In this age of artificial intelligence, when they are making robots as intelligent as a human being, there are some human beings training themselves to be as emotionless as a robot. For their own “good”. As a means to protect themselves from, let’s say, emotional hazards. You are reading one of them. Yours truly has been eating, sleeping and working on autopilot for quite a while now. And the autopilot life, is here to stay.
It doesn’t really suck to live on autopilot if you accept that this is your destiny. It comes from the thought that, Chalo, everything is over, you have to “exist”, so you find a way to fulfill obligations to work and family even though your heart may no longer be into anything you do. You kind of stop caring for yourself. That’s the autopilot way of life.
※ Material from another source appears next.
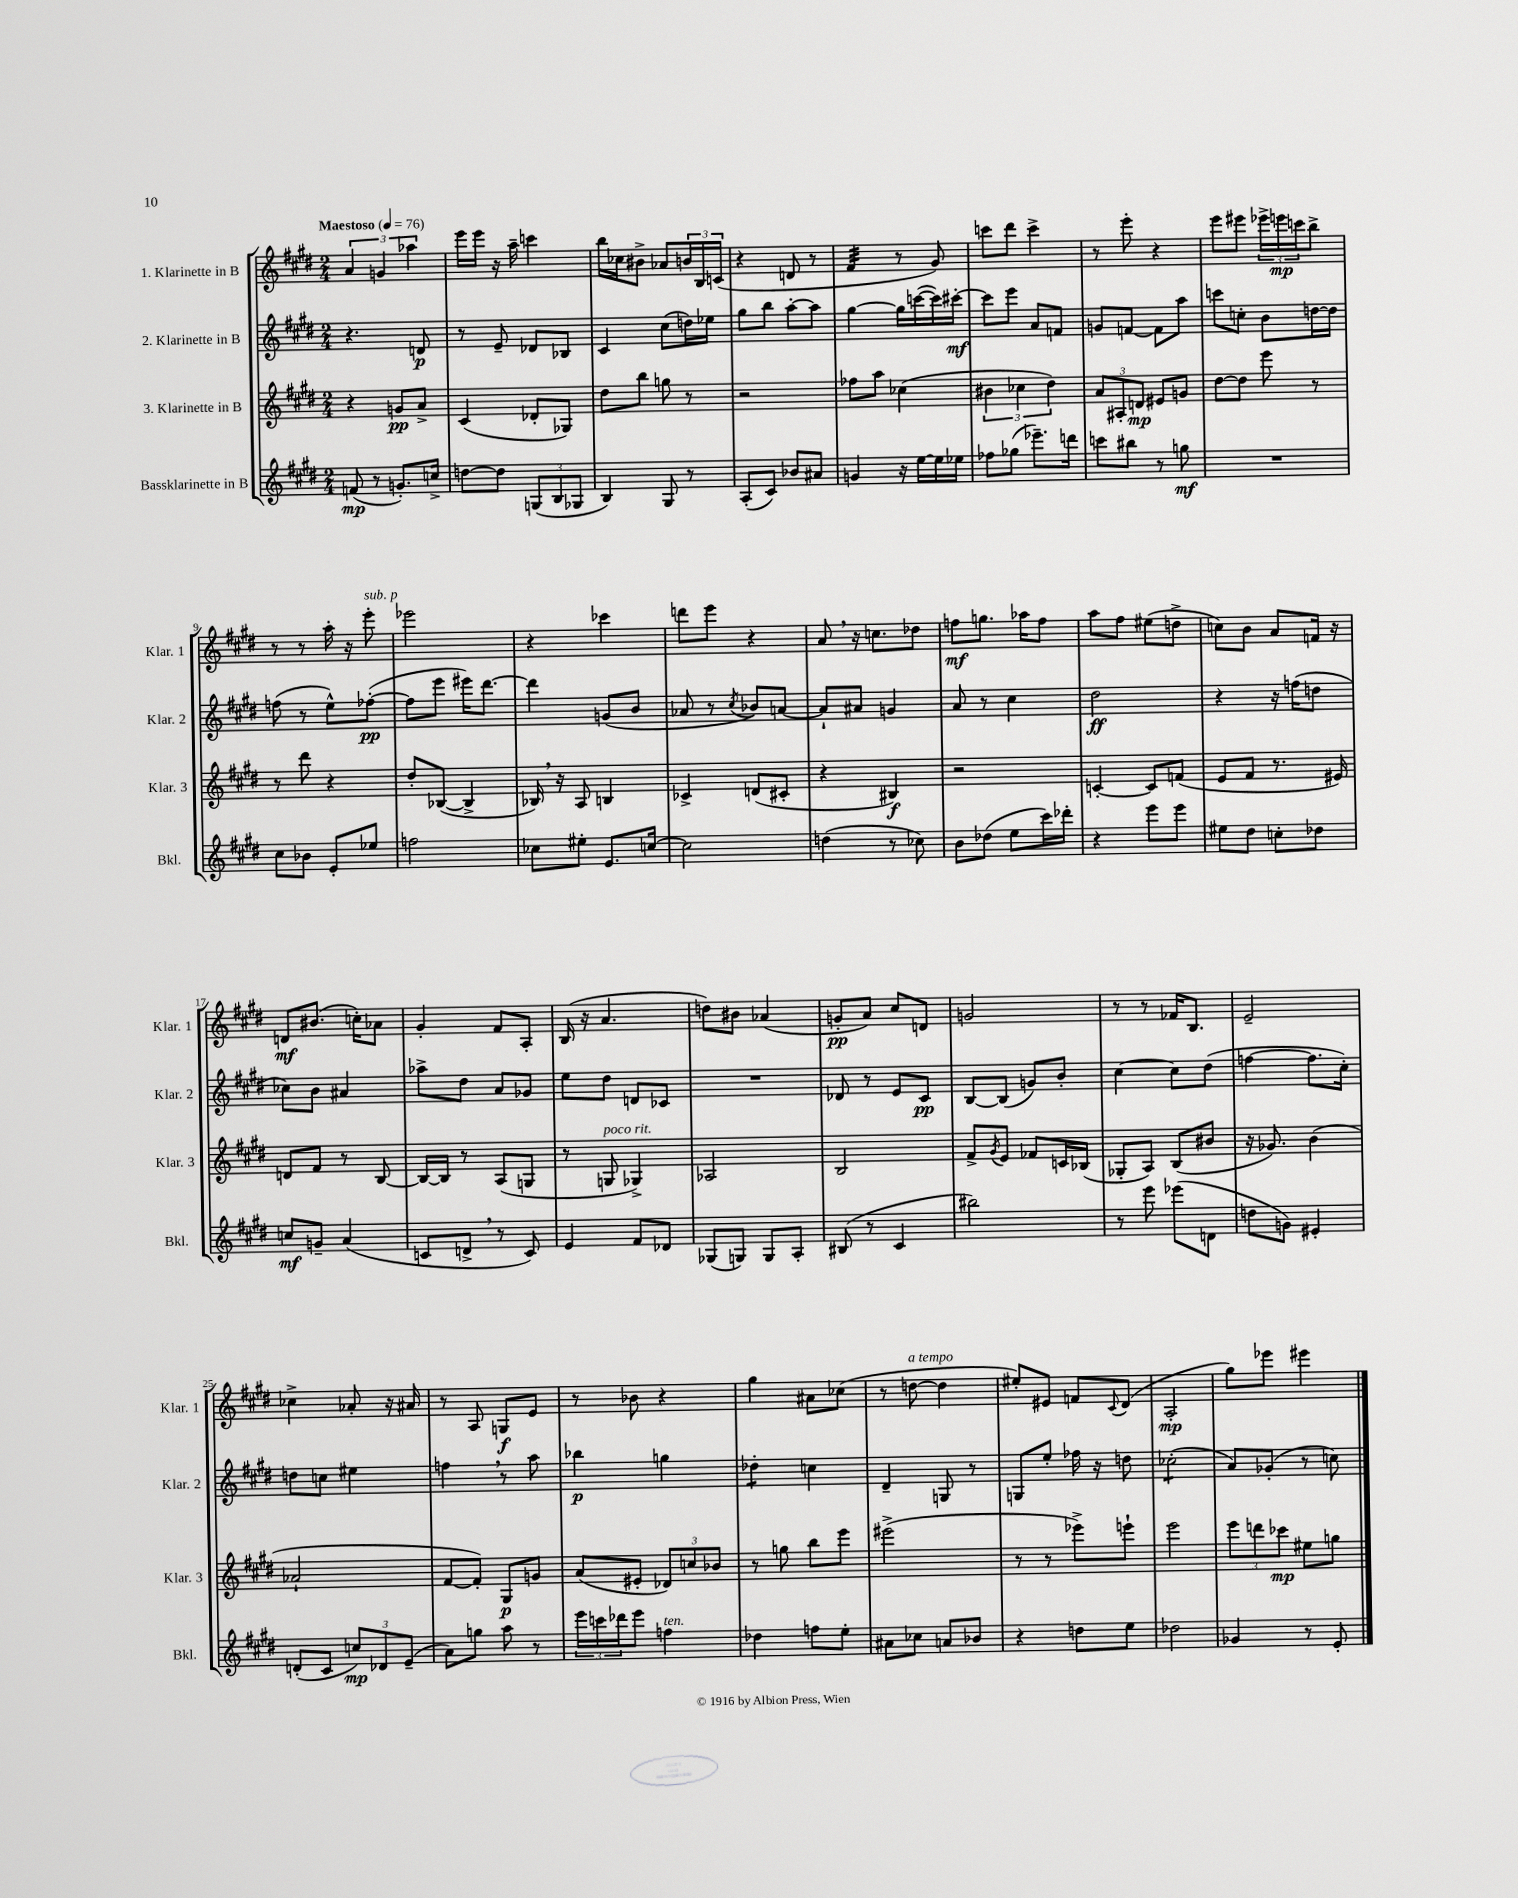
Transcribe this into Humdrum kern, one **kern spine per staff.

Say you are at work. You stare at a blank Word doc on your computer’s screen, but you are not really looking at the blinking cursor. You are looking at the past. All the mistakes – mistakes that a backspace cannot erase.
You curse yourself for how easily you let things mess with your head. The challenge is to fight these thoughts and the temptation to let your bitterness devour you. It’s tough to fight the urge to let yourself waste away. You hear inspiration speeches left, right and center. But some struggles are hard to explain, they can only be felt. So those peace less nights before falling asleep is a challenge, continue to this day.
When you are on autopilot, you cannot afford to sit idle. It is important to keep yourself occupied – my work has been a blessing in disguise. It’s also good to surround yourself with people, but don’t depend on them. Dependence leads to attachment which in turn leads to expectations and finally disappointment. So quit depending on someone for your happiness.
You wonder if it’s possible for a person’s life to end before it began. Can life end before you turn 24? Sounds absurd, dramatic. But possible. Like you grow old, lead a life filled with no peace, living in the past and finally die unhappy. This is one of those nights when I think a similar fate probably awaits. You never know. Or maybe not. There may be a slight chance that things may be okay again miraculously, but you dare not hope. Yeah, that’s the rule. No hoping.
But this is a constant debate for which there’s no answer.
And then you wake up to another day of autopilot – and the realization that you have lost yourself and may never be found again.